MIL62 Shows Increased Remission and Reduced Relapse Versus Cyclosporine A in MN

In adults with primary membranous nephropathy (MN), MIL62 achieved complete remission in 49.4% of patients by week 76 versus 3.9% with cyclosporine A. Overall remission rates were consistently higher at weeks 24, 52, and 76 (all P <.001), demonstrating durable disease control.

BESTOW: Tegoprubart Showcases Safer Prevention of Kidney Transplant Rejection Over Tacrolimus

Phase 2 BESTOW trial data suggest tegoprubart offers similar improvements in estimated glomerular filtration rate (eGFR) as tacrolimus while providing a better safety profile, potentially shifting the transplant immunosuppression paradigm.

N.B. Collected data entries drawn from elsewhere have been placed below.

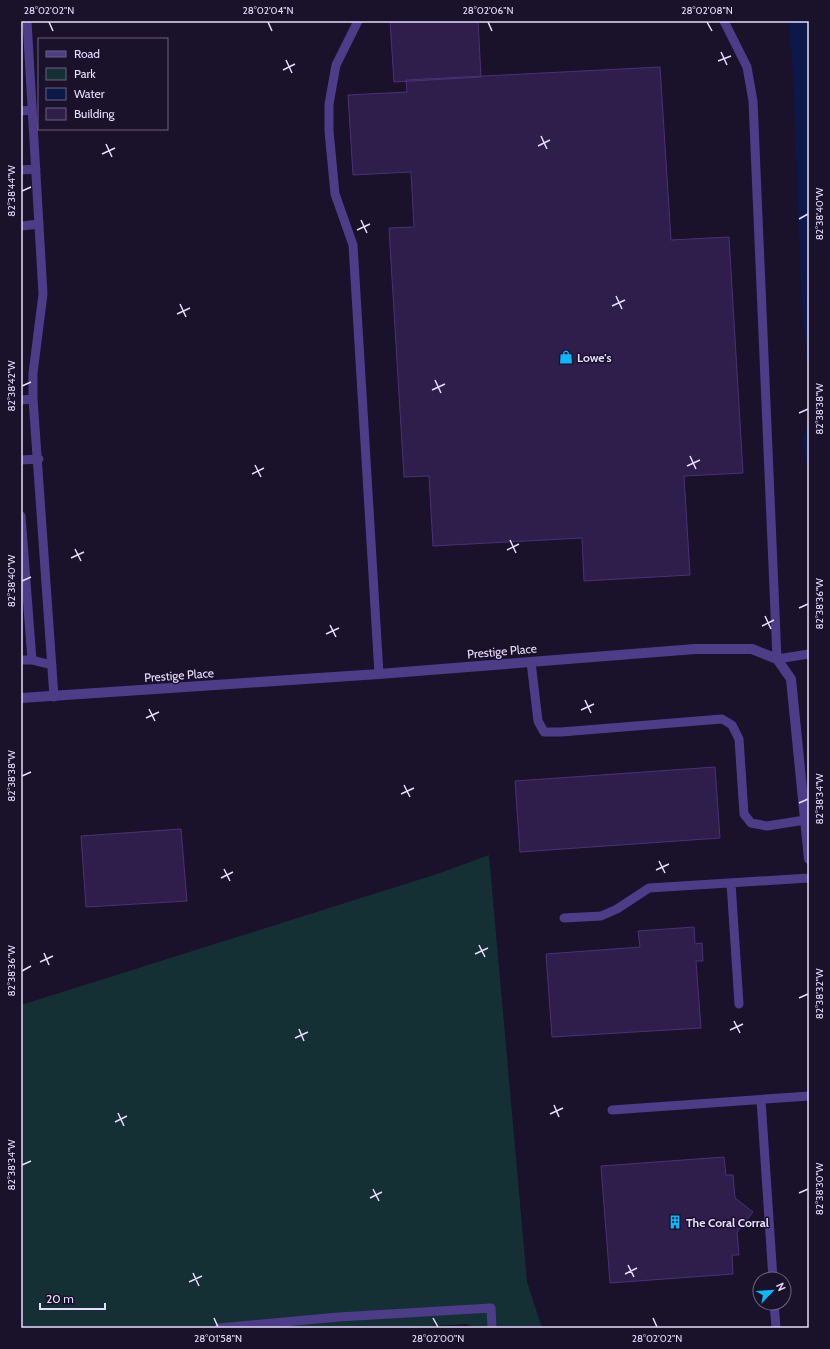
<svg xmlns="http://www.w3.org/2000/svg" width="830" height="1349" font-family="Cabin,sans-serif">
<rect width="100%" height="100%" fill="#1a112b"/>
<path fill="#153035" d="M489 855 527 1282 542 1328H478L466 1324 396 1328H21V1005L437 874Z"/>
<path fill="#0c1849" d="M788 21H809V387L801 292 793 70Z
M809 420V478L802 435 804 437Z"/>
<path fill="#2f1e4c" stroke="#4b3077" d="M390 21H478L481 77 394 82Z
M660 67 671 240 729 237 743 473 684 476 690 575 584 581 582 538 433 546 429 476 404 477 389 228 414 227 411 172 353 175 348 95 407 92 406 80Z
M715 767 720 838 520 852 515 781Z
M181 829 187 901 86 907 81 836Z
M694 927 695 944 702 943 703 961H696L701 1028 552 1037 546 954 640 947 638 931Z
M724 1157 726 1175H733L735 1198 753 1212 737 1232 739 1255H732L733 1274 610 1283 601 1166Z"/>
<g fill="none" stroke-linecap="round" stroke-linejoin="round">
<path stroke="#4d3d89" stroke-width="9" d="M27 21 43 294 33 373V399L54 697
M358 21 336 65 329 104V131L335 194 353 245 379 674
M724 21 747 67 753 101 777 659 809 654
M21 111 32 110
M21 170 36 169
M21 226 39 224
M21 400 33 399
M21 460 39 459
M21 516 32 660
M21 660H32L52 665
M531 662 538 721 544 732H561L722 719 732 725 739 739 744 814 751 823 767 826 805 820
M731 883 739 1004
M564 918 601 916 617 909 649 888 809 878
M761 1100 773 1279
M612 1110 809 1096
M774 1303 776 1328
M219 1328 339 1317 491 1308 492 1328"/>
<path stroke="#4d3d89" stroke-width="10" d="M21 698 379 674 695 649H752L777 659 791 679 809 859"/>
</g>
<path fill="none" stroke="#e6dcfe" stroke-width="1.5" d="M49 22 53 31M268 22 272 31M488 22 492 31M707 22 712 31M721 52 727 65M286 60 292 73M718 61 731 56M283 70 295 64M541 136 547 149M106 144 112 157M538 146 550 140M102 154 115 148M22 191 31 187M799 219 808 214M361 220 367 233M357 230 370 224M616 296 622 309M180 304 186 317M612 306 625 300M177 314 190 308M435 380 441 393M22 386 31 382M432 390 445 384M799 413 808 409M690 456 696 469M255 465 261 477M687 466 700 460M252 474 264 468M510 540 516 553M75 549 81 561M507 550 519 544M71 558 84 552M22 581 31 577M799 608 808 604M765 616 771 629M330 625 336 637M762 626 774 620M326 634 339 628M585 700 591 713M149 709 155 721M581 710 594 704M146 718 159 712M22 776 31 772M404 785 410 797M401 794 414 788M799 803 808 799M659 861 665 873M224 869 230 881M656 870 669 864M221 878 233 872M479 945 485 957M44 953 49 965M475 954 488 948M40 962 53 956M22 971 31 966M799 998 808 994M734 1021 740 1033M299 1029 304 1041M730 1030 743 1024M295 1038 308 1032M554 1105 559 1117M118 1113 124 1126M550 1114 563 1108M115 1122 127 1116M22 1165 31 1161M373 1189 379 1201M799 1193 808 1189M370 1198 382 1192M628 1265 634 1277M193 1273 199 1286M625 1274 637 1268M189 1282 202 1276M214 1318 218 1327M433 1318 438 1327M653 1318 657 1327"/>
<defs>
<g id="shop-bare" transform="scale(1.08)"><path d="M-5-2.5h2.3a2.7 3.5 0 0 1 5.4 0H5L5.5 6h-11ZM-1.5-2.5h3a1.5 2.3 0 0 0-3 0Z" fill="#0bb9fb" stroke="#1a112b" stroke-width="2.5" paint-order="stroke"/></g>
<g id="building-bare" transform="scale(1.08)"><path d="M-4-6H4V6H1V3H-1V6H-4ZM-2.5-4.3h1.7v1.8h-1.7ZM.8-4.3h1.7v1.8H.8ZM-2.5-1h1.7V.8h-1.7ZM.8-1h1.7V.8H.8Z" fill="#0bb9fb" stroke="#1a112b" stroke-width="2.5" paint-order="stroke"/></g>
</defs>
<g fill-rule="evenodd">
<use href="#shop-bare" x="566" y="357"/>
<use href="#building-bare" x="675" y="1222"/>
</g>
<g text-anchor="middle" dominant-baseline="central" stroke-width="3" stroke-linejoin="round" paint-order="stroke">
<g font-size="12" font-weight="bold" fill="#e6dcfe" stroke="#1a112b" text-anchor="start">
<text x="577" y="357">Lowe's</text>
<text x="686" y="1222">The Coral Corral</text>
</g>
<g font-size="12" fill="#e6dcfe" stroke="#1a112b">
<text transform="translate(502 651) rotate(-5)">Prestige Place</text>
<text transform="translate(179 675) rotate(-4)">Prestige Place</text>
</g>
</g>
<rect width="830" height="1349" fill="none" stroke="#1a112b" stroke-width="44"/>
<rect x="38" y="38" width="130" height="92" fill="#1a112b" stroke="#6c627f"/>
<rect x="46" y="51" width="20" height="6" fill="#4d3d89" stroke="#6c627f"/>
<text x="74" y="58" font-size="12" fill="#e6dcfe">Road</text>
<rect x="46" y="68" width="20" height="12" fill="#153035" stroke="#6c627f"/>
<text x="74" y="78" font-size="12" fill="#e6dcfe">Park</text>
<rect x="46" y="88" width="20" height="12" fill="#0c1849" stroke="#6c627f"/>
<text x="74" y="98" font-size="12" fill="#e6dcfe">Water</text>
<rect x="46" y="108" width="20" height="12" fill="#2f1e4c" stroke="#6c627f"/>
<text x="74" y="118" font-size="12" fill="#e6dcfe">Building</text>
<g transform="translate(772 1291) rotate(65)"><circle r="19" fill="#1a112b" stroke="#6c627f"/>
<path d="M0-3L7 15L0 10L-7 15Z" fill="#0bb9fb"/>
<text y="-6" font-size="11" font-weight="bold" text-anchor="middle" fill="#e6dcfe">N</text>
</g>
<path d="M40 1303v6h65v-6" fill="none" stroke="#e6dcfe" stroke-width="2"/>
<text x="46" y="1303" font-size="12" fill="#e6dcfe" stroke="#1a112b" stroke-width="3" paint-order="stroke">20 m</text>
<rect x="22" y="22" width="786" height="1305" fill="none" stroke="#e6dcfe" stroke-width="1.5"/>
<g font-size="10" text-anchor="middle" fill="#e6dcfe">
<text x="49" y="14">28°02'02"N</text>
<text x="268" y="14">28°02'04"N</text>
<text x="488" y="14">28°02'06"N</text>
<text x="707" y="14">28°02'08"N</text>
<text transform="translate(11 191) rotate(-90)" y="4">82°38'44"W</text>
<text transform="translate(819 214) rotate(-90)" y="4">82°38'40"W</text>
<text transform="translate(11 386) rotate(-90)" y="4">82°38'42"W</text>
<text transform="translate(819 409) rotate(-90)" y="4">82°38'38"W</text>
<text transform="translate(11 581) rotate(-90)" y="4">82°38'40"W</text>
<text transform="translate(819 604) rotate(-90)" y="4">82°38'36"W</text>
<text transform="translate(11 776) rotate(-90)" y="4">82°38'38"W</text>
<text transform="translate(819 799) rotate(-90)" y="4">82°38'34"W</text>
<text transform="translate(11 971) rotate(-90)" y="4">82°38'36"W</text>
<text transform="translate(819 994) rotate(-90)" y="4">82°38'32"W</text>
<text transform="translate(11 1165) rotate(-90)" y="4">82°38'34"W</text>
<text transform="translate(819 1189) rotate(-90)" y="4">82°38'30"W</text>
<text x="218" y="1342">28°01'58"N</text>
<text x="438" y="1342">28°02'00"N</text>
<text x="657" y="1342">28°02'02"N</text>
</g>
</svg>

Global Data Support Successful Pregnancy Outcomes in Kidney Transplant Recipients

Registry analyses from multiple continents show that pregnancy after kidney transplantation can be successfully managed, with favorable maternal, neonatal, and graft outcomes. These findings highlight the importance of close clinical surveillance and the need for continued global data harmonization to support high-risk pregnancies/

FDA Grants Orphan Drug Designation to ABBV-CLS-628 for ADPKD

The FDA granted orphan drug designation to ABBV-CLS-628 for autosomal dominant polycystic kidney disease (ADPKD). Although early in development, this designation underscores ongoing efforts to expand treatment options for rare kidney diseases and supports continued research into disease-modifying therapies.